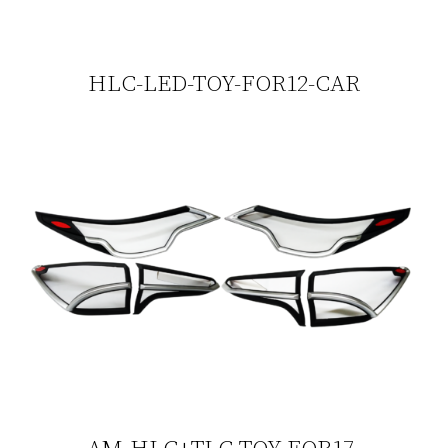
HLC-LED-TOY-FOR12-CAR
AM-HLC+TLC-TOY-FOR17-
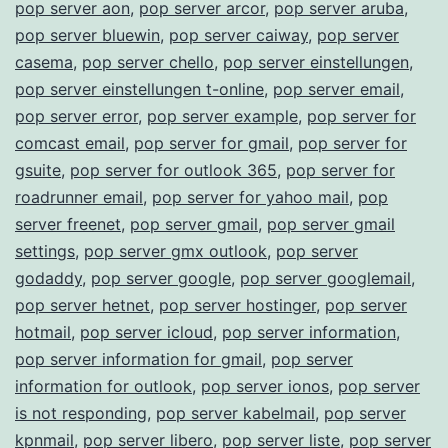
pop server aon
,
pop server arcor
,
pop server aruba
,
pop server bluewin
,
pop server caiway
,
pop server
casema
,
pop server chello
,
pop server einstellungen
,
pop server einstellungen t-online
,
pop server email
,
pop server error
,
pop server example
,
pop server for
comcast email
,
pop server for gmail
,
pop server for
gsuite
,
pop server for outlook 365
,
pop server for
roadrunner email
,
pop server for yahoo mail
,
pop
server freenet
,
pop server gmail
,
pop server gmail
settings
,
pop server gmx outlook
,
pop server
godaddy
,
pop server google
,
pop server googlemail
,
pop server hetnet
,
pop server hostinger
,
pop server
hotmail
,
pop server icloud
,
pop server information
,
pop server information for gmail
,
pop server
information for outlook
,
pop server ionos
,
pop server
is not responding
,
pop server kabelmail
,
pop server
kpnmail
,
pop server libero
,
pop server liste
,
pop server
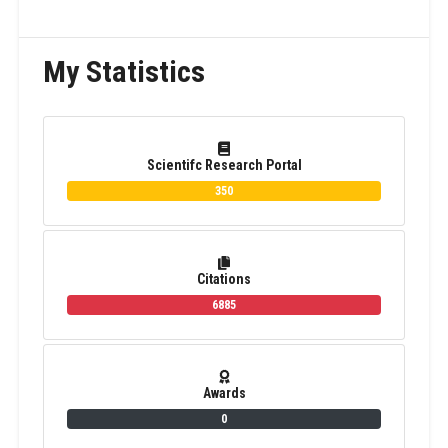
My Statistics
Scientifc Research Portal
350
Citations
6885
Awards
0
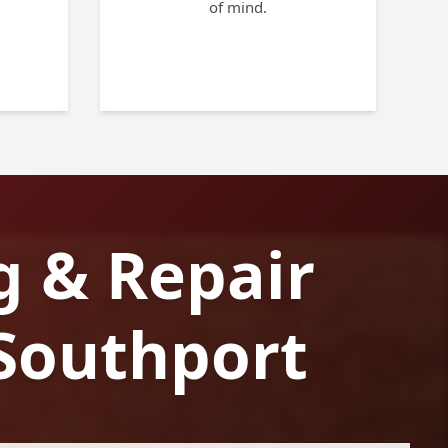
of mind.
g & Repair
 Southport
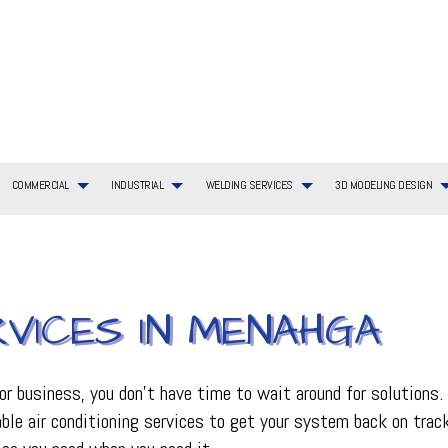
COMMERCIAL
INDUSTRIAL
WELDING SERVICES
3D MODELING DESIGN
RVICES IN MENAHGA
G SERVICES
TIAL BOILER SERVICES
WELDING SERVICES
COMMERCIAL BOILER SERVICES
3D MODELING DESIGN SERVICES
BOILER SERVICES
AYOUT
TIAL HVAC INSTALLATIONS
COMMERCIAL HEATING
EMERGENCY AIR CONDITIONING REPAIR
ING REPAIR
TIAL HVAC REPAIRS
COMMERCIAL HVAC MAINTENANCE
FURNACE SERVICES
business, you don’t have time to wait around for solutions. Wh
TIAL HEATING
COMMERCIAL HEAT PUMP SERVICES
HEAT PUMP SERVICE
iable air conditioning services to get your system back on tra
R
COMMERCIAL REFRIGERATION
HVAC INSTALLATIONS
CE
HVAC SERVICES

Problem statement ▸ Print, exactly as they appear above, the lines running from the one with "TIAL HVAC REPAIRS" through the final line.

Worked solution ▸
TIAL HVAC REPAIRS
COMMERCIAL HVAC MAINTENANCE
FURNACE SERVICES
business, you don’t have time to wait around for solutions. Wh
TIAL HEATING
COMMERCIAL HEAT PUMP SERVICES
HEAT PUMP SERVICE
iable air conditioning services to get your system back on tra
R
COMMERCIAL REFRIGERATION
HVAC INSTALLATIONS
CE
HVAC SERVICES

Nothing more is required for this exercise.